It’s probably something you never really gave much thought to, but in photography, it is very important to consider where your subject/s are looking when you compose your shots.
In photographic composition, we can utilize guiding lines, such as pathways, winding roads, fences, tree lines, etc., to draw the viewer’s eye from one point to another. These guiding lines are obvious to us because they are there as part of the make-up of our images.
However, the invisible line between our subject’s eye and what he/she/it is looking at, is not obvious to us because we cannot see it - but it is there nevertheless. It connects with us and it is a very important link as to the viewer impact of our images. It can change the focal point (main point of interest) as well as the mood and/or emotion of the image.
To give some examples of this:
A little girl is posing in the garden whilst holding ‘and looking at’ some flowers. Because she is looking at them, the interest is taken away from her and the flowers become the focal point. There is an invisible line drawn between her eyes and the flowers. This draws attention away from her.
If the child was looking directly at the camera, the focal point would be placed squarely on her and the flowers would then become a secondary point of interest.

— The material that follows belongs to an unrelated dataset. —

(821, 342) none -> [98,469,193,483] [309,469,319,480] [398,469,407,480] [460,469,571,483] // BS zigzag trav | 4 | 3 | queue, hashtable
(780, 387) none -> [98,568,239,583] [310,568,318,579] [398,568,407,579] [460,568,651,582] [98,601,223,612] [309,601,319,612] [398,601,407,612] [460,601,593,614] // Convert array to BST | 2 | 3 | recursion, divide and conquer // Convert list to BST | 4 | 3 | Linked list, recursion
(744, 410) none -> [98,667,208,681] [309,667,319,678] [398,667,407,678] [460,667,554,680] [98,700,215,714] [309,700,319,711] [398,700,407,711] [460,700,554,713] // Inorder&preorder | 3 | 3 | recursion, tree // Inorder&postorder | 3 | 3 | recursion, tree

A different scenario is when she is neither looking at the flowers or the camera, but is gazing at some other object out of view, this can become an annoyance, because the viewer also wants to see what it is that has grabbed her attention. It would be different if she was just sitting there, gazing into space, because you know that she is not looking at anything in particular.
A similar case to this is at a wedding and you are taking photos of the bridal party whilst they are being photographed by the official photographer. But I suppose in this case you know where they are looking, but it can still be quite bothersome.

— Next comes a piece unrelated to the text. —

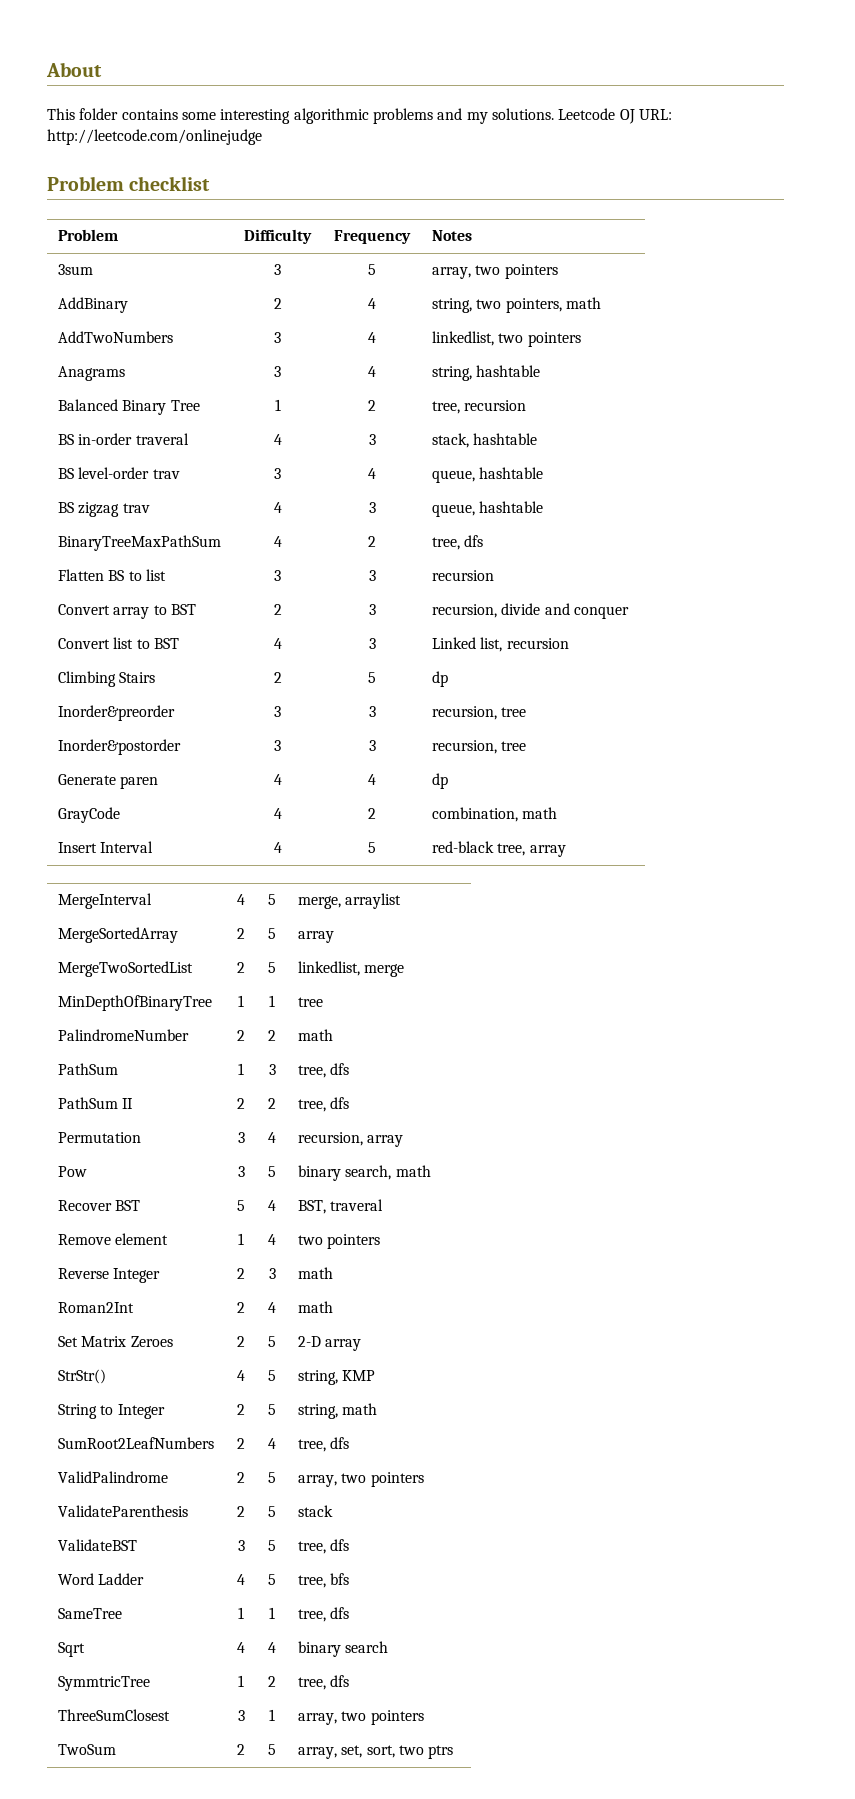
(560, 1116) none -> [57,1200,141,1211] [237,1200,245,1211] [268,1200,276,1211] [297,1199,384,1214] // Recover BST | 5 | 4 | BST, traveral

Now, when you are taking portrait photos of family or friends, you are going to have to make the decision as to how you will portray them. If they are side-on or profile shots, with the subject looking out of frame, at least place them in the frame so that they have plenty of space to look into. In other words, if your subject/s is looking to their right, place them 1/3 in from the right of frame, so that they have about 2/3 of frame to look into. Still having both eyes in view with the focus being on the eye nearest the camera.